- [What you have to do]: Continue the init program text below from the point where it stops.

- [Exercise text]:
Init creates a new console device file if needed and then opens it as file descriptors 0, 1, and 2. Then it loops, starting a console shell, handles orphaned zombies until the shell exits, and repeats.
initcode.S
9 .globl start
10 start:
11 pushl $argv
12 pushl $init
13 pushl $0 // where caller pc would be
14 movl $SYS_exec, %eax
15 int $T_SYSCALL
16
17 # for(;;) exit();
18 exit:
19 movl $SYS_exit, %eax
20 int $T_SYSCALL
21 jmp exit
22
23 # char init[] = "/init\0";
24 init:
25 .string "/init\0"
26
27 # char *argv[] = { init, 0 };
28 .p2align 2
29 argv:
30 .long init
31 .long 0
32
init.c
1 // init: The initial user-level program
2
3 #include "types.h"
4 #include "stat.h"
5 #include "user.h"
6 #include "fcntl.h"
7
8 char *argv[] = { "sh", 0 };
9
10 int
11 main(void)

Collected data entries:
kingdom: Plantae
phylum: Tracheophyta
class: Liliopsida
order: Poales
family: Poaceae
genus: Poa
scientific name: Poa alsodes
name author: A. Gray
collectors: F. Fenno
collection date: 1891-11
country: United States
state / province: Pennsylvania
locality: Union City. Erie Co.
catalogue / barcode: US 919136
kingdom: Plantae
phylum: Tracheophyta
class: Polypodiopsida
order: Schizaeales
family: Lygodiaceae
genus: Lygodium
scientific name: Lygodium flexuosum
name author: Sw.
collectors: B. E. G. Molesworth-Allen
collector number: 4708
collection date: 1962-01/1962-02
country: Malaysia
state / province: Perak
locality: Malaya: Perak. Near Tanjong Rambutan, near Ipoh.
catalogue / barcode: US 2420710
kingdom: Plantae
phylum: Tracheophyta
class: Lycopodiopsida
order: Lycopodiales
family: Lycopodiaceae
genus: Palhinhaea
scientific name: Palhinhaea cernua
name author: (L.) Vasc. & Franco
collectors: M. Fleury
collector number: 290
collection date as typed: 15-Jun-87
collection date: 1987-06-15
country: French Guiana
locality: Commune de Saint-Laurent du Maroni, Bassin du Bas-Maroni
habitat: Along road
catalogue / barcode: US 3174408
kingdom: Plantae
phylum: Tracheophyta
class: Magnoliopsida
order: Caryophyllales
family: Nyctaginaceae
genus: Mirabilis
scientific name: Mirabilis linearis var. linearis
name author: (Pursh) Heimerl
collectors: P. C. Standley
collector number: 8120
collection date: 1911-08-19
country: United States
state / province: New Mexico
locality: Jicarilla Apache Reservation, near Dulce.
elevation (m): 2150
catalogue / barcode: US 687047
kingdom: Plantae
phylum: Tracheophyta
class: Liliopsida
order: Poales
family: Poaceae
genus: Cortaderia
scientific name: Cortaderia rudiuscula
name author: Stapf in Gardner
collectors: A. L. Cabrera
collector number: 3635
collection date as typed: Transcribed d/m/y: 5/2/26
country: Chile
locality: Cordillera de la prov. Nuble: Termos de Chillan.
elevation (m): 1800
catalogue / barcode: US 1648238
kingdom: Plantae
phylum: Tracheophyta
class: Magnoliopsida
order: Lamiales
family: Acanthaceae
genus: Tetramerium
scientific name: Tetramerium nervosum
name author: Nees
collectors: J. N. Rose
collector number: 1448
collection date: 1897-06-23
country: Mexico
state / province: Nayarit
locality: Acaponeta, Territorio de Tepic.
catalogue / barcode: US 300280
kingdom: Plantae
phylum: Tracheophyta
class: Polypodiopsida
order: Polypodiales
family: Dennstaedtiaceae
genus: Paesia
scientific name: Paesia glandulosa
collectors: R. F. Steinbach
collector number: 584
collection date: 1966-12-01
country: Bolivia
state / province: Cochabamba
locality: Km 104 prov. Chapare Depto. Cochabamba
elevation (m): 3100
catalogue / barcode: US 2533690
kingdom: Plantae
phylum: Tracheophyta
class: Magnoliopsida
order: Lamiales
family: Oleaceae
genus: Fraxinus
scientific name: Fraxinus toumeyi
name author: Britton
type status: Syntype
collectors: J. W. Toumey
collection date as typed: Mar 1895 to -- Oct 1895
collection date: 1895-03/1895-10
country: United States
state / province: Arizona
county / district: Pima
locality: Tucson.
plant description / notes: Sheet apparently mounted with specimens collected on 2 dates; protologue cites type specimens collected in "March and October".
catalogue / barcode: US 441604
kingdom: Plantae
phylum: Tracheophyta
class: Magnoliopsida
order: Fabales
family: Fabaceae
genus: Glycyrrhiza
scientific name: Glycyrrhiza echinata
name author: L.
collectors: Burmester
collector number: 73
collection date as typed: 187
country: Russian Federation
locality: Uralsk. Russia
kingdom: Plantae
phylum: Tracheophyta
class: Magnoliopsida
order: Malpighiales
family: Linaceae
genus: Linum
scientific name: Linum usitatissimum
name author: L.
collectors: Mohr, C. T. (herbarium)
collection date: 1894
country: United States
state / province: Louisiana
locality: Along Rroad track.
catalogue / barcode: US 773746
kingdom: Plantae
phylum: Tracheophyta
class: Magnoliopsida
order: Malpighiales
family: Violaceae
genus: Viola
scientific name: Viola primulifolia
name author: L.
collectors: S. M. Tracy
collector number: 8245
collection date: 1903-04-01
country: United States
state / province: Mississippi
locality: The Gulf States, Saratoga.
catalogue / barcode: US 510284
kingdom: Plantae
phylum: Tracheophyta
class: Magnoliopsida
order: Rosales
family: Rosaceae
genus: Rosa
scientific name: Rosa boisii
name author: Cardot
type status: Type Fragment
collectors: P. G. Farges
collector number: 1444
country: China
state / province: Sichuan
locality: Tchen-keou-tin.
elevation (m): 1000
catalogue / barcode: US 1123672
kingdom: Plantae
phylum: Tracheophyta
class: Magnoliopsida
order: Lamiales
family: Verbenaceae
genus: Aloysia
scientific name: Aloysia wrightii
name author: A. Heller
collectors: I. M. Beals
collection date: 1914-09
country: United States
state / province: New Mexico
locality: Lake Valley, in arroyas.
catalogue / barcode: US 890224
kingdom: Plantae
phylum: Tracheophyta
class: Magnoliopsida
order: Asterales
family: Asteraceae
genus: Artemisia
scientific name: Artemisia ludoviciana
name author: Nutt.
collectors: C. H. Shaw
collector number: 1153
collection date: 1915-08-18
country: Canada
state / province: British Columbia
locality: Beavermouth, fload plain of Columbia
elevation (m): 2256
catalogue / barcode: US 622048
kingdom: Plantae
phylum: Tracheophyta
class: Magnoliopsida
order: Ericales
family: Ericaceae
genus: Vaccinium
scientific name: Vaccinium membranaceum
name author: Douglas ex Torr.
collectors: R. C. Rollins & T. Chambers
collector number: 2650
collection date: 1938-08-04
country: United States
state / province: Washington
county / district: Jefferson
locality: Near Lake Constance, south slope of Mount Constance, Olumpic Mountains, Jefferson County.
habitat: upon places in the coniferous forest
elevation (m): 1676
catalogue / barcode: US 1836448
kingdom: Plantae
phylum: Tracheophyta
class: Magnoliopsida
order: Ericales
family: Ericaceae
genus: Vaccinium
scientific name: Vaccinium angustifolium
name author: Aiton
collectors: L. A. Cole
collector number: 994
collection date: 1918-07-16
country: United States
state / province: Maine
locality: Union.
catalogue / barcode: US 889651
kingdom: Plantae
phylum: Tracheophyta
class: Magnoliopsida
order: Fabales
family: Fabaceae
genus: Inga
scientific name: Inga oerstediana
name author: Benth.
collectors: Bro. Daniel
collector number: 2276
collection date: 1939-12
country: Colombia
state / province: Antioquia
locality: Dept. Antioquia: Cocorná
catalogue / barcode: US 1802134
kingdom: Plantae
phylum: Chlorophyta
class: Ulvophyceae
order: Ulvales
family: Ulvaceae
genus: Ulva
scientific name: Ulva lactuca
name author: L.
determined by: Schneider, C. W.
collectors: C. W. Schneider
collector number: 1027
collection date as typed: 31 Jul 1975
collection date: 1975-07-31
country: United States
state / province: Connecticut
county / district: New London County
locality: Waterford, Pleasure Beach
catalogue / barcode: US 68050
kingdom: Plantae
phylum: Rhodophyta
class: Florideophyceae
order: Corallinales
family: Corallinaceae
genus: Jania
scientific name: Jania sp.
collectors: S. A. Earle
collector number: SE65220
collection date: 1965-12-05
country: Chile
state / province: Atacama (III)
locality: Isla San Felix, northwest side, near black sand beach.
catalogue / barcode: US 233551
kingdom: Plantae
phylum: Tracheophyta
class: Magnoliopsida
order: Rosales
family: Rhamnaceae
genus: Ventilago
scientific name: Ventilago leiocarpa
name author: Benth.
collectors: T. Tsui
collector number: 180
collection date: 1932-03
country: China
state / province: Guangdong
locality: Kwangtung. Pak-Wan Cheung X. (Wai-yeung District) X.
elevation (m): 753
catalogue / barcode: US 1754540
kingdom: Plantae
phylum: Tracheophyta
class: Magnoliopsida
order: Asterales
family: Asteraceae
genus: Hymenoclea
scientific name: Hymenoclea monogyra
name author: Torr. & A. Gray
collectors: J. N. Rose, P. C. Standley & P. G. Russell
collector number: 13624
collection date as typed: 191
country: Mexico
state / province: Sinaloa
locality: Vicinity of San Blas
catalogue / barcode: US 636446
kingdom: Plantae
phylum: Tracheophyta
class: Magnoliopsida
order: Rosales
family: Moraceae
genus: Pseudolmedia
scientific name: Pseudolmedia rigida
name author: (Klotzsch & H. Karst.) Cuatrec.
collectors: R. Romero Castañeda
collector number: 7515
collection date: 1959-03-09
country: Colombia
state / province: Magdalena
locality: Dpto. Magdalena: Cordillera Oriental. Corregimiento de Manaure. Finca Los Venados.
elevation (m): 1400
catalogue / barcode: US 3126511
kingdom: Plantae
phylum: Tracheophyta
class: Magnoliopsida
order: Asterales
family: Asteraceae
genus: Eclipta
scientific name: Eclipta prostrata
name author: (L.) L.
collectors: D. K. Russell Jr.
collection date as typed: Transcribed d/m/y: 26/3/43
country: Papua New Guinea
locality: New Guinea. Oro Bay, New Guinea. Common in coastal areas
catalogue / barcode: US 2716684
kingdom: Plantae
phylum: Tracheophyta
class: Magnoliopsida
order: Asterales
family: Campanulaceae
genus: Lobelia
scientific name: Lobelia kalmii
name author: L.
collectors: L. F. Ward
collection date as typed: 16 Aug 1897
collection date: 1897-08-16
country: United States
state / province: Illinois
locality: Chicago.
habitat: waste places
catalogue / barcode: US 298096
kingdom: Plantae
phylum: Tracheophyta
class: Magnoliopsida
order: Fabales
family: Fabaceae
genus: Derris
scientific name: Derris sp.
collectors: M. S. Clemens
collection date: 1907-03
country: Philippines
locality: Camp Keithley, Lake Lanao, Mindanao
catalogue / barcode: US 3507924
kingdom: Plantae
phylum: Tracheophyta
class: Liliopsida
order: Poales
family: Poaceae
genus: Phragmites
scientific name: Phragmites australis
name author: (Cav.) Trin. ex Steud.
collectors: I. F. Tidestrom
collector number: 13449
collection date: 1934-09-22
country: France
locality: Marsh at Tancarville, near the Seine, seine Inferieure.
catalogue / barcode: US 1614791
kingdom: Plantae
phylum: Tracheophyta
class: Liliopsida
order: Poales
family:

- [Exercise response]:
12 {
13 int pid, wpid;
14
15 if(open("console", O_RDWR) < 0){
16 mknod("console", 1, 1);
17 open("console", O_RDWR);
18 }
19 dup(0); // stdout
20 dup(0); // stderr
21
22 for(;;){
23 printf(1, "init: starting sh\n");
24 pid = fork();
25 if(pid < 0){
26 printf(1, "init: fork failed\n");
27 exit();
28 }
29 if(pid == 0){
30 exec("sh", argv);
31 printf(1, "init: exec sh failed\n");
32 exit();
33 }
34 while((wpid=wait()) >= 0 && wpid != pid)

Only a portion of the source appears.